The field of cancer glycoproteomic biomarker studies is evolving rapidly with encouraging discoveries in cancer screening/early diagnosis, therapeutic prediction, and monitoring, among others. While these glycoproteomic signatures represent a promising possibility to serve as biomarkers, the field still faces challenges. First, it is still not fully clear if aberrant protein glycosylation patterns are unique to specific cancer types, pan-cancers or even more generalizable to other non-malignant pathologies including atypical hyperplasia, inflammation, infection, and other benign diseases. We need to better understand the association of the glycoprotein biology and cancer and other pathological processes. Further research is necessary to investigate the regulatory mechanisms underlying glycosylation sites and their biological consequences. Also, the role of neoplasia-induced hepatic reprogramming in the biomarker specificity remains to be determined.

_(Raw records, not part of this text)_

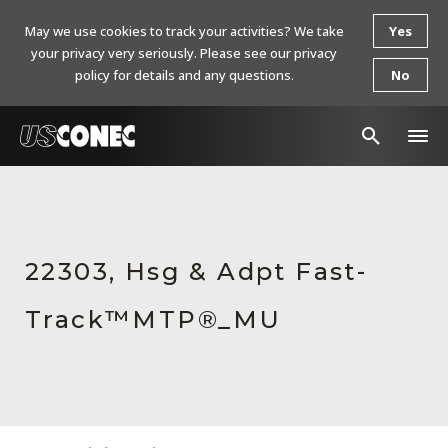
May we use cookies to track your activities? We take
Yes
your privacy very seriously. Please see our privacy
policy for details and any questions.
No
In The News
Products
22303, Hsg & Adpt Fast-
Resources
Track™MTP®_MU
About Us
Contact Us
Chinese Website 中文网站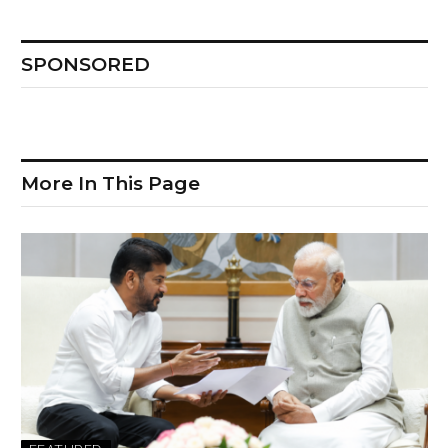
SPONSORED
More In This Page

Secondly, we need to continue to advance with better technology and bioinformatics tools for ultrasensitive glycoproteomics to depict an in-depth and precise landscape of cancer. The development of small molecules or chip-based glycospecific techniques may also be necessary for their application in clinical settings given the poor affinity and imprecise specificities of lectin or antibody-based assays for occasional glycan epitopes. Finally, glycoproteomic biomarkers need to be translated into cancer care, which involves the leap from the proof of concept of retrospective small cohort studies to perspective and independent validation in both well-designed clinically investigations and real-world studies. Eventually, it needs to integrate with all clinical and pathological presentations, advanced imaging, and other tissue or liquid based omics, to provide a comprehensive but unique profile for precision care in cancer and risk management, diagnosis, and treatment.

In conclusion, years of advancing of glycoproteomic analyzing tools and algorithms, cancer biology and medicine, presents an emerging opportunity for scientists, physicians, industry and all involved, to work together towards further biomarker discovery and development, and ultimately to change the outcomes for cancer patients.